» YOUR OBJECTIVE: Pick out all lines with the word "zijn" from the records that follow.

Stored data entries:
+ + + +
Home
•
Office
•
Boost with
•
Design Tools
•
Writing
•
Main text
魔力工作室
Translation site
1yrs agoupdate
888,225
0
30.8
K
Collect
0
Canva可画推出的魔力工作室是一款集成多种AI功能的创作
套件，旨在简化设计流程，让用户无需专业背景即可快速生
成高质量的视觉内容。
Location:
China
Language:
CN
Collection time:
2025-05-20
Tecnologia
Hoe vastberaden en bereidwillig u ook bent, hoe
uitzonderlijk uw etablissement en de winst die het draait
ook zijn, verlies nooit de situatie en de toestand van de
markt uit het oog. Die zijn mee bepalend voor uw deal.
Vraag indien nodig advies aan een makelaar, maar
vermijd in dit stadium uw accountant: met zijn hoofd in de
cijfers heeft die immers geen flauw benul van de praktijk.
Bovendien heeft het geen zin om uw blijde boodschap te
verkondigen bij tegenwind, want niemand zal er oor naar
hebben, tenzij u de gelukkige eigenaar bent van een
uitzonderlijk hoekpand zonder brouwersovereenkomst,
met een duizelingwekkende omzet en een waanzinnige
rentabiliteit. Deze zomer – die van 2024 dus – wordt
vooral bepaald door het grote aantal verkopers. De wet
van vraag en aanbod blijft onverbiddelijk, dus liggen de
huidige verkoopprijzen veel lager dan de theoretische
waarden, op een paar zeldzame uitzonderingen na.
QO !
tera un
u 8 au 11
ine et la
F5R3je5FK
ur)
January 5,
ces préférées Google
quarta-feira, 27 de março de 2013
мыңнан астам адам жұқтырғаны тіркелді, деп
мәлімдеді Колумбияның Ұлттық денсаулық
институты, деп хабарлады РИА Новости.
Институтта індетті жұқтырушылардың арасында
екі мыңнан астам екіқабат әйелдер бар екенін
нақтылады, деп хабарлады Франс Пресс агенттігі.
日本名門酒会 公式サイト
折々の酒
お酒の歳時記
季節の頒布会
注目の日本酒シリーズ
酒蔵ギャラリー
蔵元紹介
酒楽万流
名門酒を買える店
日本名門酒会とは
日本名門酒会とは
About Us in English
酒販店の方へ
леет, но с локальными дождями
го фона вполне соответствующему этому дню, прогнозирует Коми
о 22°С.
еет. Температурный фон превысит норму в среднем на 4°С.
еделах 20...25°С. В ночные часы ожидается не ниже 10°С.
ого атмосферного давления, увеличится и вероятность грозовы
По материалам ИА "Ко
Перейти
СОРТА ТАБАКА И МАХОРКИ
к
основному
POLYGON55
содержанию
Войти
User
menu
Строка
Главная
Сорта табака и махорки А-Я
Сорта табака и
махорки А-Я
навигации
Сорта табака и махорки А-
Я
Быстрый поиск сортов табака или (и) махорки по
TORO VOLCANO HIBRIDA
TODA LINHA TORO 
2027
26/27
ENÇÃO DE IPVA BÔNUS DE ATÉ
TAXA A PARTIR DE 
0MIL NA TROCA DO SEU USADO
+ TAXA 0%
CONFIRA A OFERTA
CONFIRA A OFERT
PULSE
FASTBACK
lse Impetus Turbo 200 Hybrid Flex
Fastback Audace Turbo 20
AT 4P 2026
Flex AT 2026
+ + + +
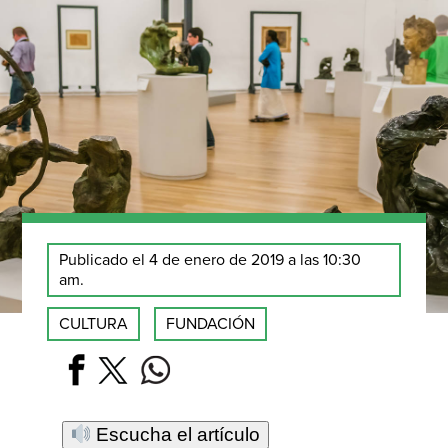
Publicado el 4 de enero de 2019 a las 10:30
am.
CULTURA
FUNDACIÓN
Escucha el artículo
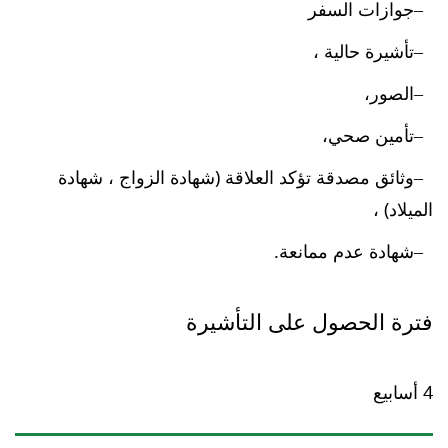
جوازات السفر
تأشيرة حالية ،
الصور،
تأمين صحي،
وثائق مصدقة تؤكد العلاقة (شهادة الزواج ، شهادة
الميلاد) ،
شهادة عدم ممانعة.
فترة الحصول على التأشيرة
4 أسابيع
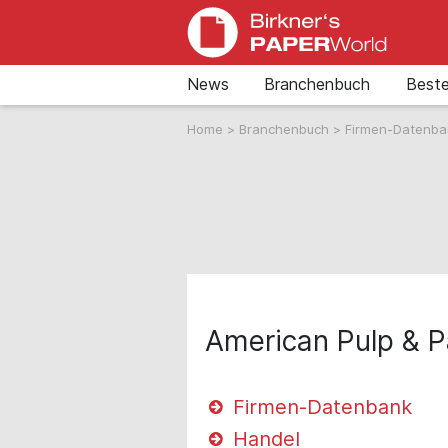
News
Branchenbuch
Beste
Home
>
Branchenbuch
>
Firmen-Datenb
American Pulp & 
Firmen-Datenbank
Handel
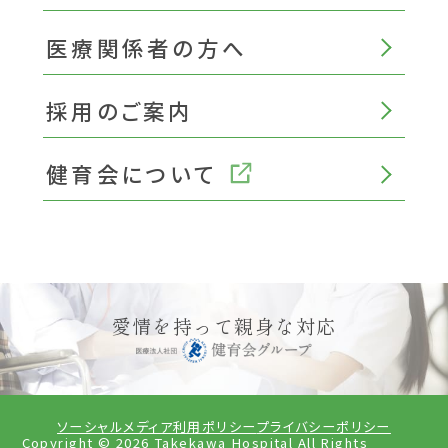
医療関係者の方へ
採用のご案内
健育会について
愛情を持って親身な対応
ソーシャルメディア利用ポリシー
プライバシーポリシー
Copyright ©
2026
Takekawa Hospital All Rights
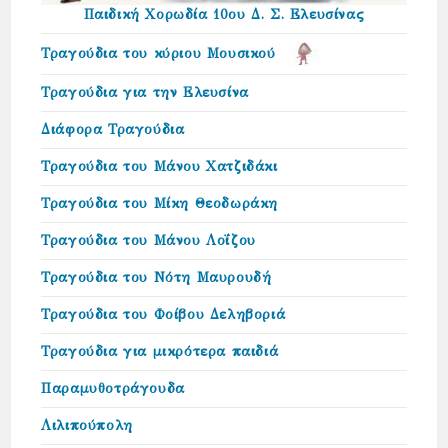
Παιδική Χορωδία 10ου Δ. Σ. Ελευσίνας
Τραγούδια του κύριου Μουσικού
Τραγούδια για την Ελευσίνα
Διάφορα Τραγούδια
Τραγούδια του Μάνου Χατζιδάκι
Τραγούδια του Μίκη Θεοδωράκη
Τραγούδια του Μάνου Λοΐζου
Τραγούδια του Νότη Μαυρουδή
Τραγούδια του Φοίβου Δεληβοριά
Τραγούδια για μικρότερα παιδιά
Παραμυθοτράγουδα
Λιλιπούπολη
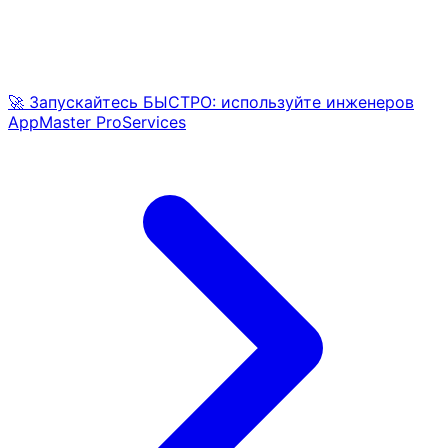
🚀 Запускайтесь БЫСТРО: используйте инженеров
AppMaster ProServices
+ + + +
» YOUR RESPONSE:
ook zijn, verlies nooit de situatie en de toestand van de
markt uit het oog. Die zijn mee bepalend voor uw deal.
vermijd in dit stadium uw accountant: met zijn hoofd in de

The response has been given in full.